名 ~4~
「――もはや倒れ伏すことは許されん」
立ち上がったコマは。
木洩日の視線を背に受けながら、【半月獣】の前へ凛と立ち塞がった。
轟々と燃ゆる炎をその瞳に宿して。
「……コ、コマ……コマお願い、無茶しないで……」
木洩日の震える声に。
コマは視線だけで振り返り、穏やかな微笑みの表情を返した。
再び、ゆるりと正面を見据える。
コマが放つ神気は今や、周囲の景色を歪めて見せるほどだった。
しかしその強大に億尾も怯みを見せずに、【半月獣】は轟きを上げ。
地を蹴り、拳を振り下ろした。
その猛威は風を生み、周囲を唸らせた。
「コ――」
木洩日の叫びにならない絶叫は途切れた。
辺りに、大地を粉砕するが如きの轟音が轟く。
――切り裂く風が唸り声となり襲い来る【半月獣】の
片手を添えるようにしてその拳に触れ、刹那、ゆらりと彼自身が揺れるようにして衝撃をいなす。
そして岩よりも固く、鉄よりも重い拳が手のひらにめり込もうとした瞬間、しなやかから一転、全身に万力が込められた。
見える部位全てに浮き出た青筋。振り下ろされた拳が轟音を轟かせ、
――視界一杯に広がったそれが晴れたとき、見えたものは。
押し潰さんと震える巨大な拳を握り取り、射るような眼光をもって【半月獣】を睨み据えるコマの姿だった。
葉弥栄ノ狛犬は、片腕だけで神獣の一撃を受けた。
「二度も、二度も私は彼女に救われた……。たとえそれが腐り果てようが、私の内に眠る神格は必ず彼女の祈りに応えるだろう――」
どこまでも澄んだ瞳の青色が輝く。
腕を払う。【半月獣】の拳が跳ね上がる。
【半月獣】はその聖性を全身に漲らせ、再び拳を振り上げようとしていた。
コマは右手を額に寄せ、その手首を左手の万力で掴むと、静かに、しかしどこまでも力強くに、祈り願った。
「嗚呼神よ、私は祈り申し上げる。どうかこの無垢なる少女の為、崇め奉られるその神格を今此処に――!」
「【若焔大帝】ッッ!!」
純白の髪が逆巻き――祈り願う彼の全身から、青の炎が迸った。
渦巻く炎は、一つの形を持ってそこに顕現した。
それは、扇を持った女性だった。
長髪を靡かせる彼女の背には、幾本もの尻尾が。
それはコマと【半月獣】の間に立ち、揺らめいている。
――【半月獣】が拳を振り下ろした。
その象りはゆるりと、水平にして持ち上げた扇を【半月獣】へ向け、色気良く艶やかに首を伸ばすと、ふうっと一つ息を吐き出した。

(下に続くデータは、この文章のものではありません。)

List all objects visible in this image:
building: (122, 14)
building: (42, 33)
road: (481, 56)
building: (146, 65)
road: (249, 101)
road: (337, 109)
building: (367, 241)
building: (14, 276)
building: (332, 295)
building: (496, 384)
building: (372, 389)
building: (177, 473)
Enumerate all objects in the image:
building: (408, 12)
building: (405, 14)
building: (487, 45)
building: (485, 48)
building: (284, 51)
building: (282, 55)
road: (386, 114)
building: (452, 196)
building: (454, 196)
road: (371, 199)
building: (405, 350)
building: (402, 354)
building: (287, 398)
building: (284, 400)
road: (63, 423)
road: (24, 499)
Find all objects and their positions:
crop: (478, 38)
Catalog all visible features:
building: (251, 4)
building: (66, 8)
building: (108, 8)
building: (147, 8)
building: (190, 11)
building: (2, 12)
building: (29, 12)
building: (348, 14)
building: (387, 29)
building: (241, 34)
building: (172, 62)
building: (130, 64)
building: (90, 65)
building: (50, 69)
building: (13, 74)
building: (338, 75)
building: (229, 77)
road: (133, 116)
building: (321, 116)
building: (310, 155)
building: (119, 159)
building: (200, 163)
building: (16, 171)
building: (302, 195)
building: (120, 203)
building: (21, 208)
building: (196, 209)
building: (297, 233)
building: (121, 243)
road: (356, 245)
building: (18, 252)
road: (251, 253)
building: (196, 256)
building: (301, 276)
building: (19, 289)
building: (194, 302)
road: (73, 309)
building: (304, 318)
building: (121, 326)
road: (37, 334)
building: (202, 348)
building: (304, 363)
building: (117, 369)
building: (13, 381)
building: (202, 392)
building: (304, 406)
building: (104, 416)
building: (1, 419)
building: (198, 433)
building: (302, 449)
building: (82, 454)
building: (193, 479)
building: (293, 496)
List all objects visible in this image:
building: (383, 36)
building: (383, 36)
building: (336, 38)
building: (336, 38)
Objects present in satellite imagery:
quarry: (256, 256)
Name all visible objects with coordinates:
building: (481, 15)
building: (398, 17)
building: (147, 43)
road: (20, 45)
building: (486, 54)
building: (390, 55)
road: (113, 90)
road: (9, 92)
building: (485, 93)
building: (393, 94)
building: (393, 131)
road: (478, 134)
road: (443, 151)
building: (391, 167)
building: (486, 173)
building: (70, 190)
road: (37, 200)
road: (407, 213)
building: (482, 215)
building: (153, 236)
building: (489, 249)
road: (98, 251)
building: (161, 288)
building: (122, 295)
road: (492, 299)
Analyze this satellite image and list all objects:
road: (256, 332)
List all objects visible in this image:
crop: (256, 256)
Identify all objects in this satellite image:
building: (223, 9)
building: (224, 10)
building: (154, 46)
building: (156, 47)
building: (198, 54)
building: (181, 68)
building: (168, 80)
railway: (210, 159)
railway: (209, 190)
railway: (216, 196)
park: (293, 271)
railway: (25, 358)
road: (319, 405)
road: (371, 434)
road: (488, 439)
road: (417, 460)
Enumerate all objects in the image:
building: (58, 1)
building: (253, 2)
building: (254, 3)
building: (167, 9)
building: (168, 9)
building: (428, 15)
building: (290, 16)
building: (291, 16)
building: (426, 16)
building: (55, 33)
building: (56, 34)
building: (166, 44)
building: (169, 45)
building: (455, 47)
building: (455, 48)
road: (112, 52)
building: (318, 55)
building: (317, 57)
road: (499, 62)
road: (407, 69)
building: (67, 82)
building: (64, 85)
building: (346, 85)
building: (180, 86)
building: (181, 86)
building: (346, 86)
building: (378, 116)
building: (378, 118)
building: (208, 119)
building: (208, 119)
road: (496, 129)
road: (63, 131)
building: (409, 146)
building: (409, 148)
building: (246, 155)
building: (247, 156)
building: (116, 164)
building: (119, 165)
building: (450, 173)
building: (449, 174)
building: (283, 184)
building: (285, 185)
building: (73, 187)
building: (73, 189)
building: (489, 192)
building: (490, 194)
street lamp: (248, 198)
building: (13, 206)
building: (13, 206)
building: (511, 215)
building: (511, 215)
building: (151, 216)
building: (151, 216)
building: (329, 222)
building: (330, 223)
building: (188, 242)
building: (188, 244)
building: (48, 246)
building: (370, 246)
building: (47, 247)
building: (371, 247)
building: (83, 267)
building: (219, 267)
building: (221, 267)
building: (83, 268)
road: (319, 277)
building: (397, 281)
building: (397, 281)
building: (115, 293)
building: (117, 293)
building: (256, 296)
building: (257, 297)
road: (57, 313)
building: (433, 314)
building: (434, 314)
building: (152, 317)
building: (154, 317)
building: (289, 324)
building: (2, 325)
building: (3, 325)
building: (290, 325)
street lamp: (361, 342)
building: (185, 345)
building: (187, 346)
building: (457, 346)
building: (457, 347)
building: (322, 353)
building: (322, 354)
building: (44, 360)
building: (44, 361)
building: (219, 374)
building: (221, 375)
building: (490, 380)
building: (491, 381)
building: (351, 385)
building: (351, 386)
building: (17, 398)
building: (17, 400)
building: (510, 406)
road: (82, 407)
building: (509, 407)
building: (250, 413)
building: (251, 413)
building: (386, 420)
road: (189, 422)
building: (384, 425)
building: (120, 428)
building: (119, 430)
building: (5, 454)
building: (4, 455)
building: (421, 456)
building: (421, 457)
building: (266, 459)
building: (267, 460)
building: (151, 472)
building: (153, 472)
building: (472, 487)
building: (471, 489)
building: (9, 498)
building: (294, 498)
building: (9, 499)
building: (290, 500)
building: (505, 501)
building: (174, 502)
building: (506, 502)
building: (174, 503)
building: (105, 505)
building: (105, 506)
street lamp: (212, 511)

そして生み出された炎は波としか表現しようのない猛威だった。怒涛の勢いで奔る恐ろしい量の炎熱が、【半月獣】の拳を大きく反らす。
渾身を外され、体勢を崩した【半月獣】。
象りは急くことなく、まるで何者もなく一人踊るかのように、およそ戦いの最中とは思えぬ妖艶な舞いを見せた。見る者を魅了するその流麗な動きは次第に鋭きものとなり――。
扇から、引き絞られた炎が一閃した。
鞭のようでもあり刀剣のようでもあるそれが宙に軌跡を描き――。
――そして、後には静寂だけが残った。
何者も、声も上げず静止している。
やがて、動くものがあった。
【半月獣】の首だった。
胴体からずり落ち、ドサリと地に落ち、辺りに輝く白の血だまりをつくった。
大きく地を揺らし、残りの巨体も遅れて倒れた。それらはピクリとも動かず景色の一部となり――やがてさらさらと全身が崩れ始め、そこには白銀の灰の溜まりだけが残った。
炎の象りが、木洩日のほうを向いた。
木洩日は炎の象りが一瞬、微笑んだように見えた。
『どうじゃ? 私もやるものだろう?』
そんな焔ノ狐神の声が、木洩日の耳元で囁かれたような気がした。
そして象りは風に弄られるように揺らめき――一瞬で消えた。
「…………コマ。コマ」
「木洩日……」
振り返ったコマは、言い難い微笑みの表情を浮かべていた。
ニコリと笑うでもない、穏やかに笑むのでもない。
たった一つの思いだけが浮かんだ表情。
「ありがとう」
それは、純粋な感謝だけが表れた微笑みだった。
「…………ぅ、うぅう、うううう…………っ――――!」
コマは泣き出してしまった木洩日に近寄ると、数瞬悩んだ末、ただ優しく木洩日の頭をぽんぽんと撫でた。